The Locomotion.sav data set is treated separately due to the different frequency with which physical measurements are recorded. While most of the health data in the HRS is collected every two years, the physical activity data is only reported every four years. This distinction is important for accurately modeling and analyzing the progression of intrinsic capacity over time
The CODE/ML-DL Implementations (Study 2 - Prediction Models) directory contains Jupyter notebooks implementing several machine learning and deep learning models for predicting intrinsic capacity domains. Each notebook corresponds to a specific modeling technique.
-
Set up your environment
- Use a Python environment with the required libraries.
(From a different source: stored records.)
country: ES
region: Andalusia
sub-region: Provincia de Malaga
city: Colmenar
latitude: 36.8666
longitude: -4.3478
Recommended: Python ≥ 3.8, with JupyterLab or Google Colab.
- Required packages include:
pandas,numpy,scikit-learn,tensorflow,matplotlib,lime.
-
Prepare the dataset
- Ensure the data file
DATOS_OBSERVACION_VAR_NOTNULL2010-2022_TRANSFORM_ENCODED.csvis placed in theDATA/directory. - All notebooks automatically reference this preprocessed file.
- Ensure the data file
-
Select the notebook corresponding to the model
-
Navigate to the folder:
CODE/ML-DL Implementations (Study 2 - Prediction Models) -
Available notebooks:
Model Type Notebook File LSTM Multitask LSTM_MULTITASK.ipynbLSTM Single-task LSTM_SINGLE_TASK.ipynbRandom Forest (RF) RF_MULTITASK.ipynbSupport Vector Machine (SVM) SVM_MULTITASK.ipynbMultilayer Perceptron (MLP) MLP_MULTITASK.ipynb
-
-
Open and run the notebook
- You can use Jupyter Notebook, JupyterLab, or Google Colab.
- Each notebook:
- Loads and preprocesses the data.
- Constructs input sequences.
- Trains the model.
- Evaluates MAE and other metrics per IC domain.
-
Interpret model predictions
- Use
splime analysis.ipynbto generate local explanations of predictions made by the LSTM model. - The
random forest model characteristics.ipynbnotebook also provides global feature importance across domains.
- Use
- All data were derived from the Health and Retirement Study (HRS).
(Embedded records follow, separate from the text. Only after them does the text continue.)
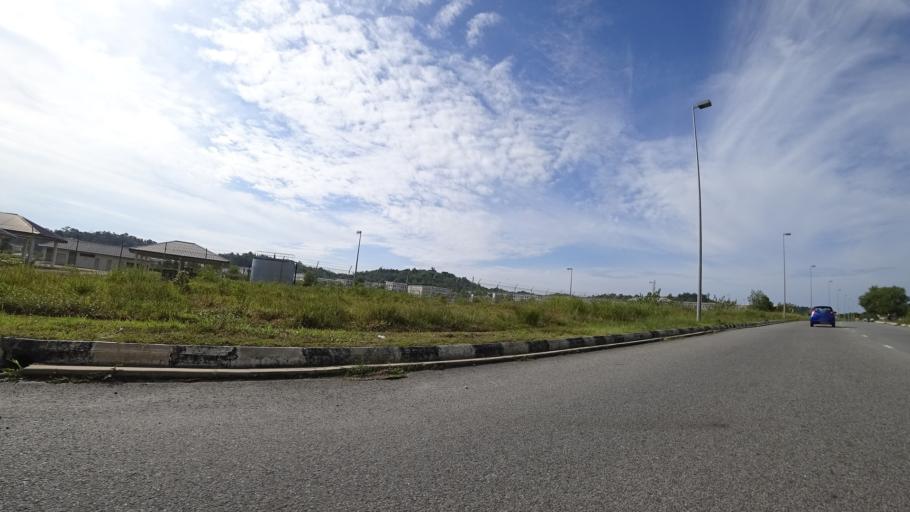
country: BN
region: Brunei and Muara
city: Bandar Seri Begawan
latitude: 4.8882
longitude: 114.8030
- The use of these files complies with ethical guidelines for secondary data analysis.
- Raw data access is managed by the University of Michigan.
This repository contains all the necessary data, codes and results to support the study of intrinsic capacity and its evolution with age according to the ICOPE framework. You can use the provided SPSS syntax files to perform the analysis for different IC domains and assess how lifestyle and socio-demographic factors influence the ageing trajectory. The code for machine learning and deep learning models to predict IC trajectories is also included.